Since the guidlines for laying your floor conflict with themselves I think that your best bet asthetically is going to be your second option. The bedroom and loft would look fine either way however your hallway would appear more narrow if you went with option 1.


----------



## kaypee65 (Jan 18, 2010)

For me, I think planks running sideways in a hallway look funny. So I'd go with the second image.


----------



## samiller1980 (Oct 25, 2008)

not to argue with jlhaslip, when I first looked at your diagram I also immediatly thought first option due to the direction your joists would be running, however because it is a laminate floor and would be floating and would not be tying joists together anyway that was a moot point. Trust me, I just finished a job laying hardwood in a living room, hallway and bedroom not 3 weeks ago. and with the boards running like option 2 even when entering a bedroom looks very nice.


----------



## vsheetz (Sep 28, 2008)

kaypee65 said:


> For me, I think planks running sideways in a hallway look funny. So I'd go with the second image.

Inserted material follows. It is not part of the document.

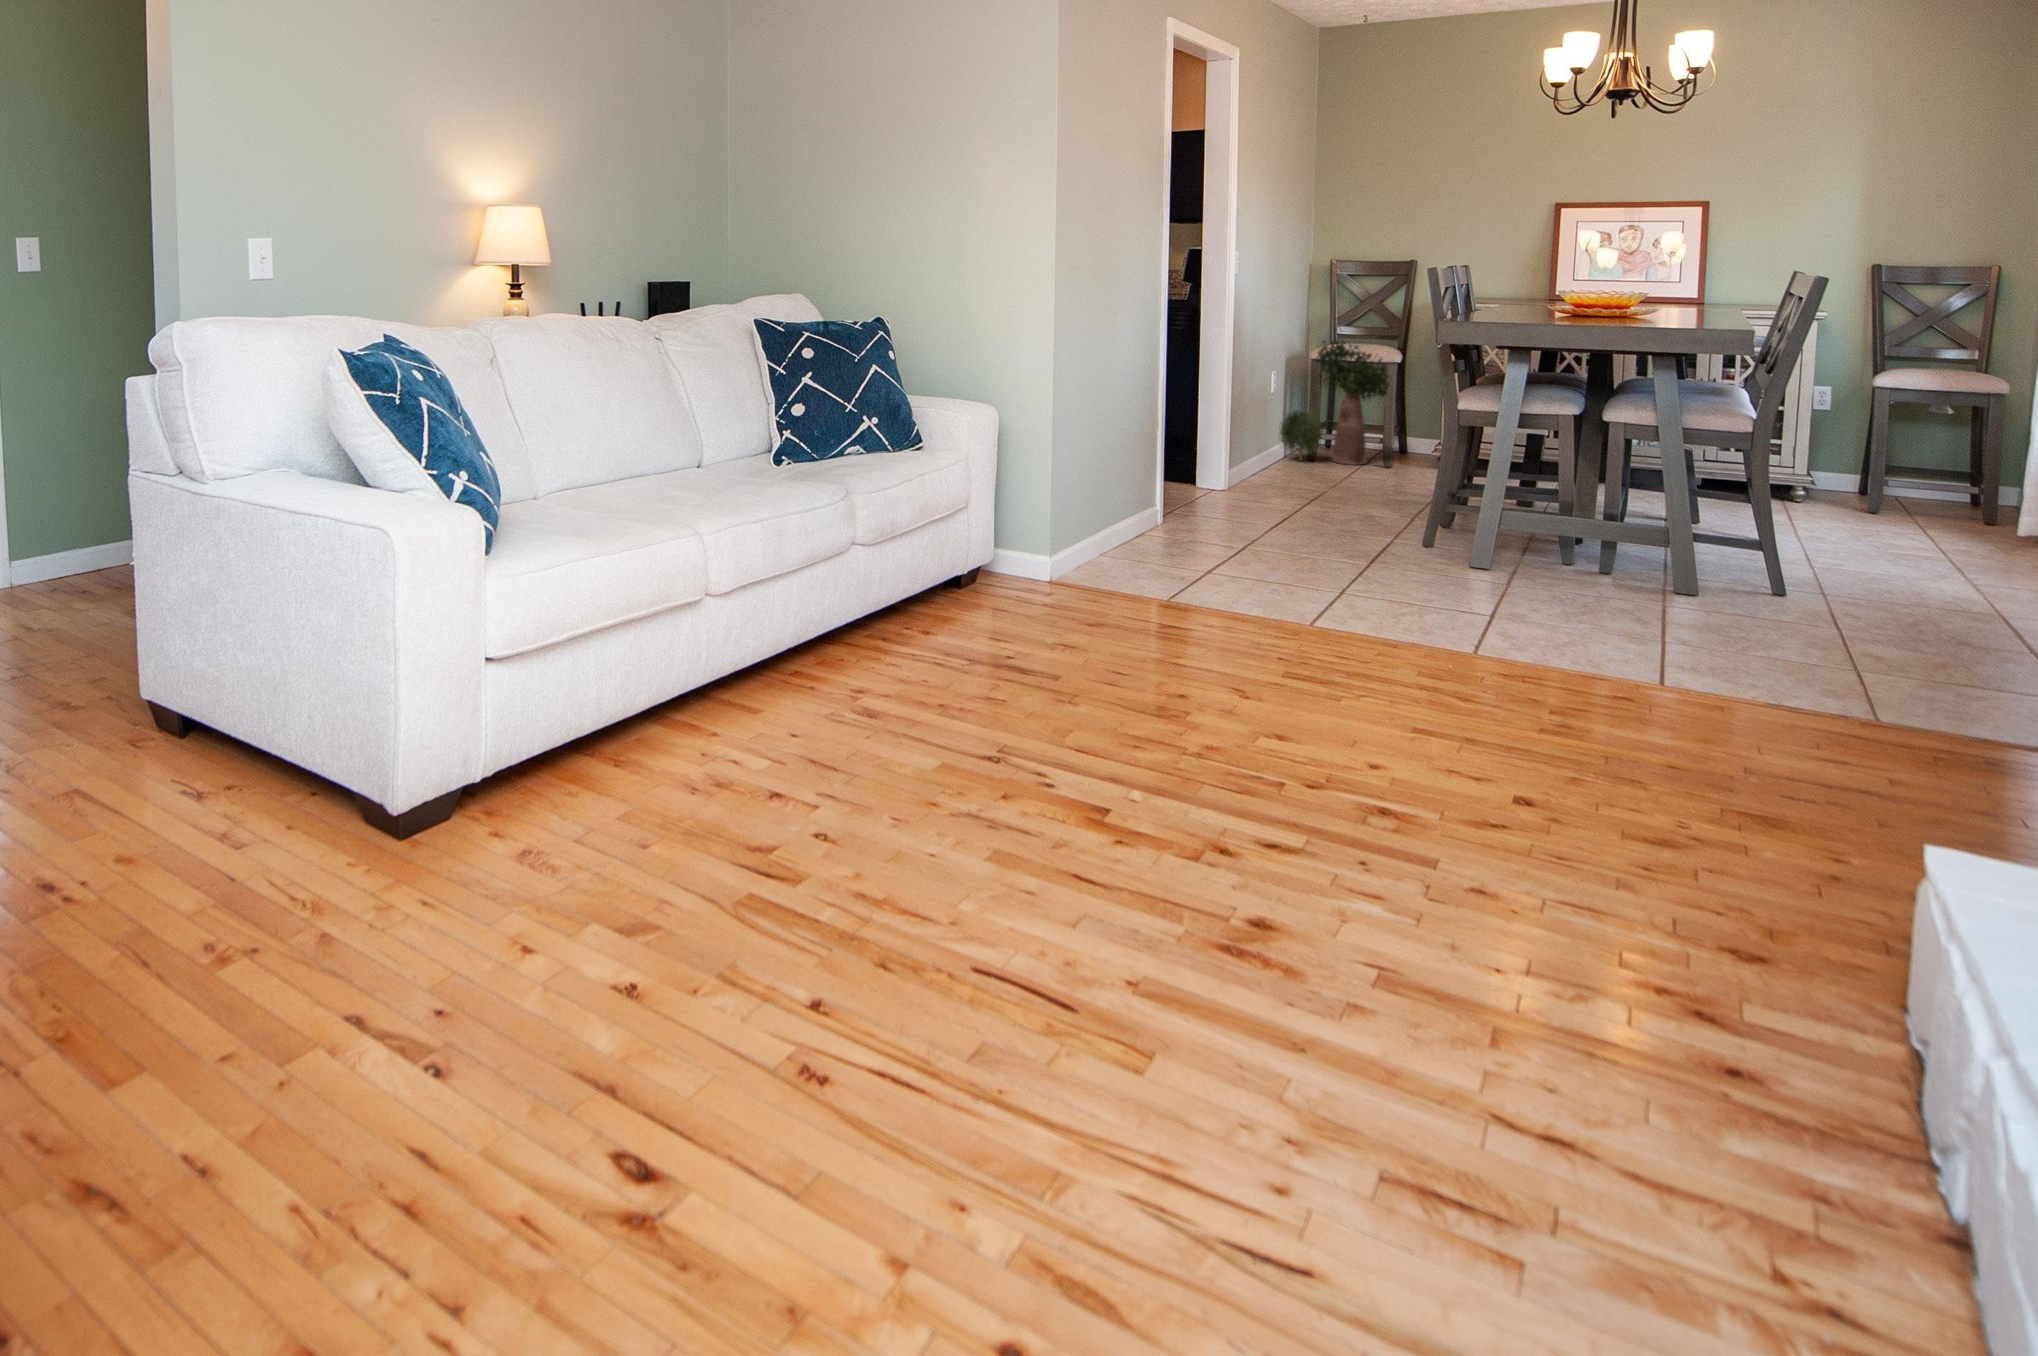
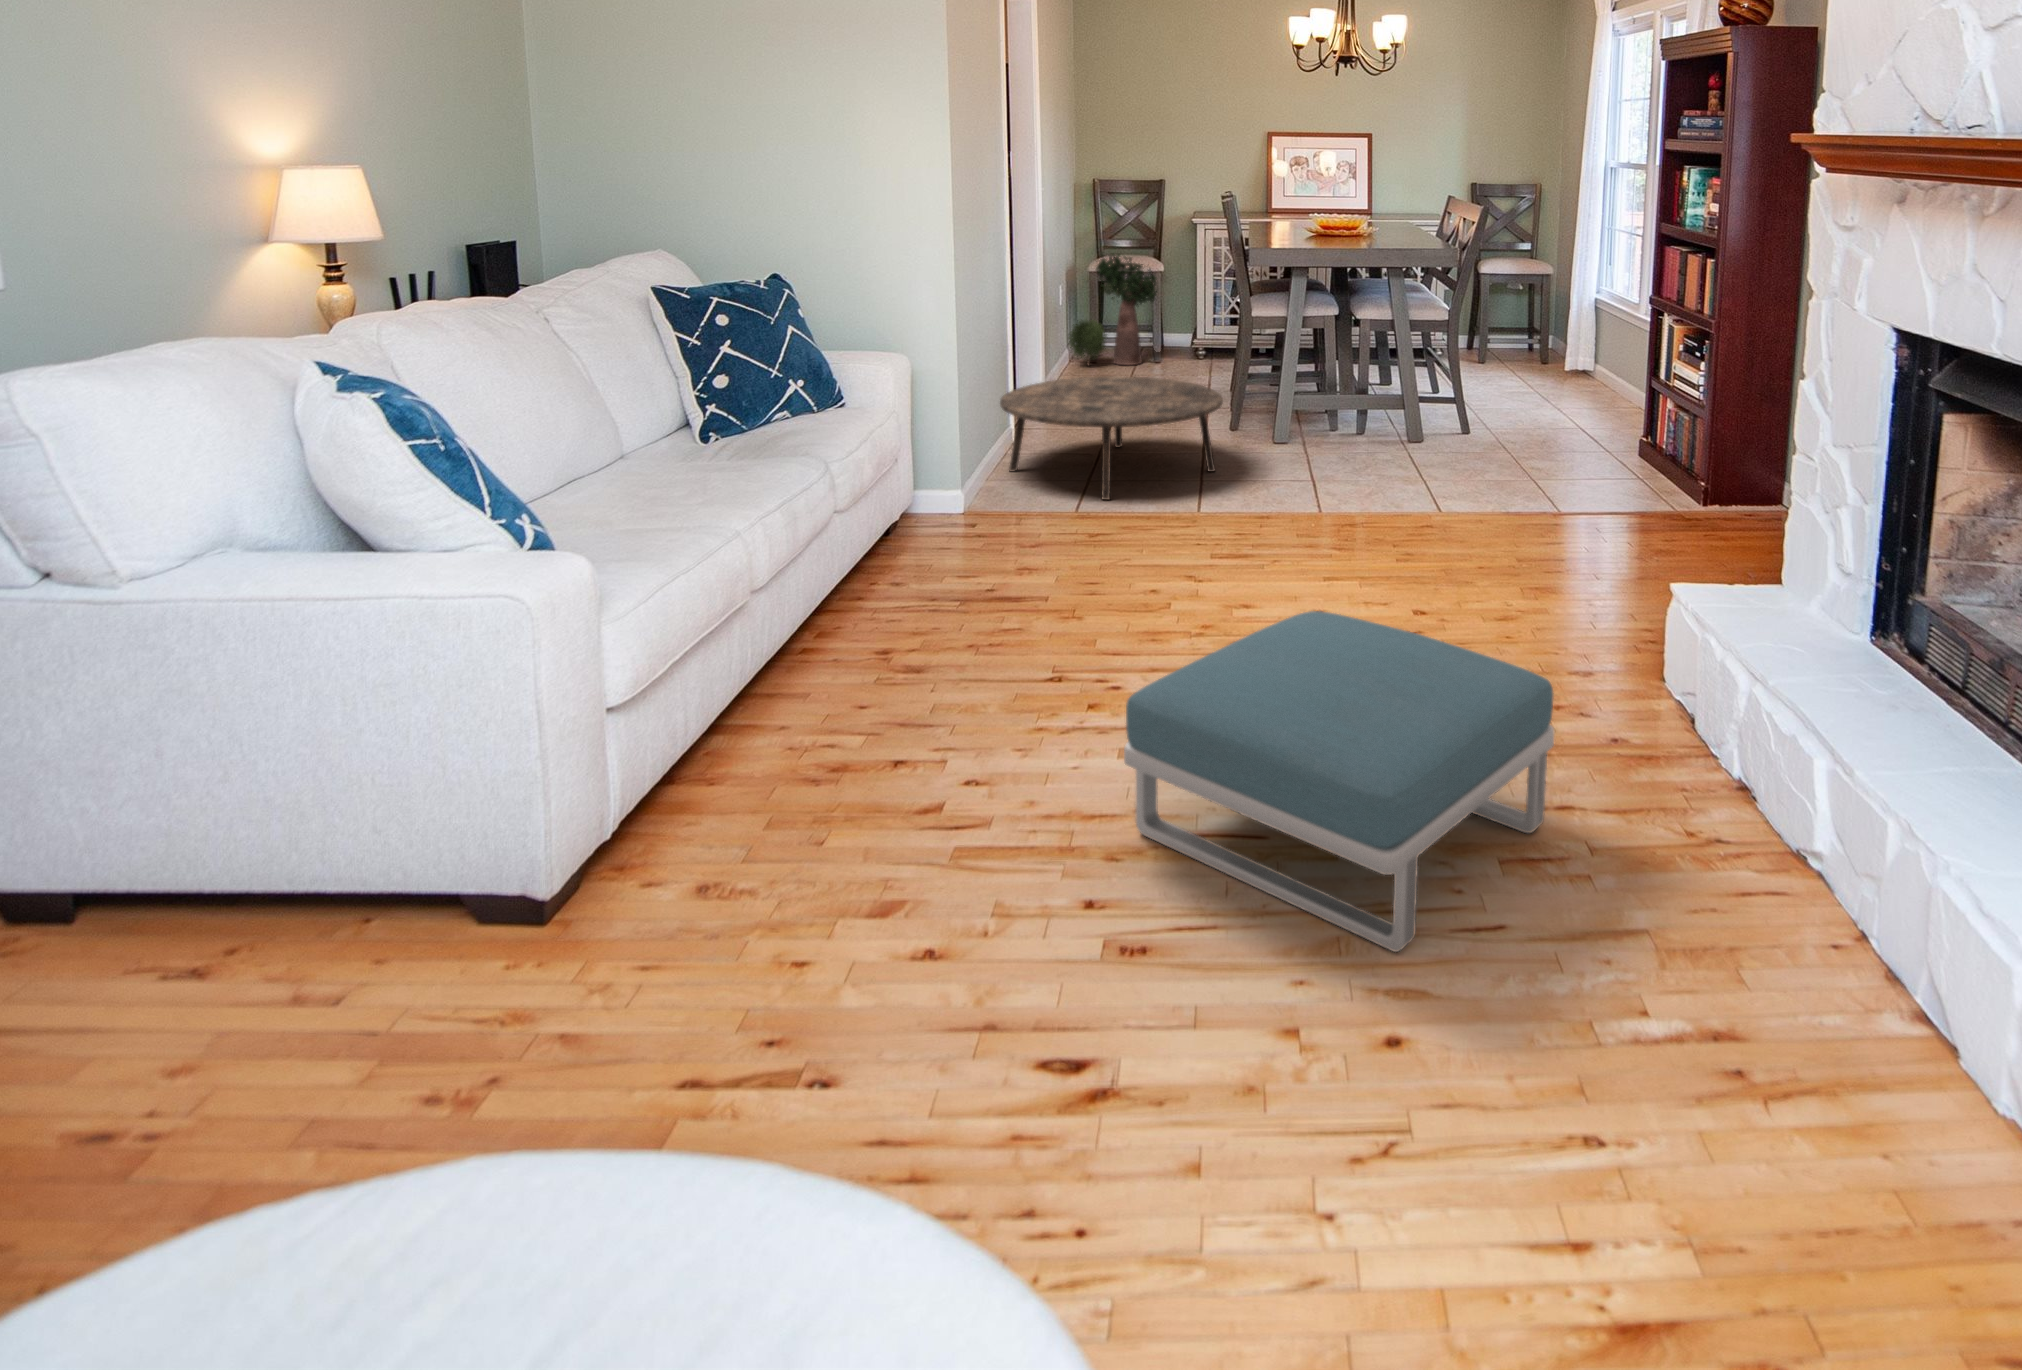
coffee table: none [1116,458,1379,590] -> present [1000,376,1223,500]
footstool: none [908,737,1535,1246] -> present [1124,611,1554,952]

I agree with the reasoning - #2 gets my vote.


----------



## freeswimmin (Jan 23, 2010)

samiller1980 said:


> I think that your best bet asthetically is going to be your second option. The bedroom and loft would look fine either way however your hallway would appear more narrow if you went with option 1.


Xs2... scenario #2 works best for all the spaces. and at the bedroom door you can easily install a piece of the engineered flooring with the rabbit towards the room to accept the tenons of the perpendicular boards and run the other direction in there, or even a threshold if you need to separate it a bit more... but hall and loft should def. be #2


----------



## RegeSullivan (Dec 8, 2006)

When I walk into a home that has any plank style flooring running parallel to the joist it looks "wrong". Some times I can't figure what doesn't look "right" about the room at first but after a few minutes it hits me... The floor goes the wrong way...

Rege


----------



## yummy mummy (Sep 11, 2006)

I have hardwood flooring throughout all of my upstairs including the bedrooms, and I would definitely go with the first one.

That is how mine was done.

You want the look of the flooring to flow from one room to the other.

In my opinion the second one does not allow for that. Then again, you can do it however you want, you have to look at it.


----------